To say that our country has hit a rough patch would be an understatement. We have elected a racist misogynist who is unfit to run our government, and I'm just as scared as any other Facebook pontificator, except I keep it to myself.
I swore loyalty to this country so many years ago, and no racist fear-monger can take that privilege away, but I've felt the hate firsthand, and I fear for what my immigrant parents and my future "half-breed" children will face.
But I am luckier than most. I live in southern California, and California gives me hope. Everywhere I go, I see a melting pot, an industrial mixer of people sitting and eating together. Unintentional, and a real-life version of the multiracial friend-groups manufactured for college catalogs.

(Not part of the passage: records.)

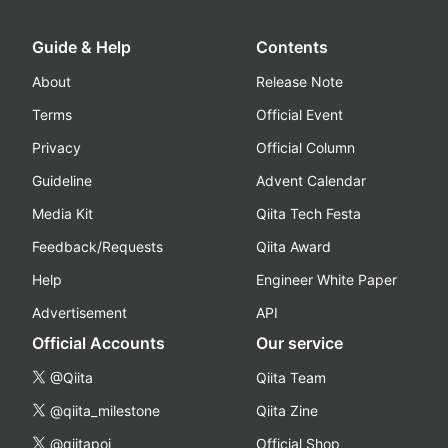
Guide & Help
Contents
About
Release Note
Terms
Official Event
Privacy
Official Column
Guideline
Advent Calendar
Media Kit
Qiita Tech Festa
Feedback/Requests
Qiita Award
Help
Engineer White Paper
Advertisement
API
Official Accounts
Our service
@Qiita
Qiita Team
@qiita_milestone
Qiita Zine
@qiitapoi
Official Shop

Good food is one thing everyone can agree on, and noodle houses like Umenoya bring people together. No matter how bad a day is or how grim the world seems, there is always a good Spicy Tuna Bowl in the South Bay to brighten your outlook on life. The tuna is finely-chopped and heavily-sauced, but there's no days-old stench to hide. The tuna is fleshy and fresh, the sriracha is hot and sweet, and this spicy-mayo mix has perfect proportions over just-right sushi rice.
Tuna is a warm-up, and the Spicy Miso with Chashu is the main attraction. There is not a single person I know, regardless of race, who doesn't love a steaming bowl of ramen. Umenoya has one of the best bowls in the South Bay. The noodles are on the thicker, ropier side, and their broth is creamy like butter with floating fat. It's rich on the tongue, a savor like your fat-buds can't believe, but it's bearable, unlike the surfeit at Tsujita. Bean sprouts temper the texture, a child, crunchy wake-up call.
It's because of places like southern California that I know we'll be alright. This kind of diversity, this kind of acceptance and the kind of common ground found at places like Umenoya that makes me believe we can survive and eventually thrive.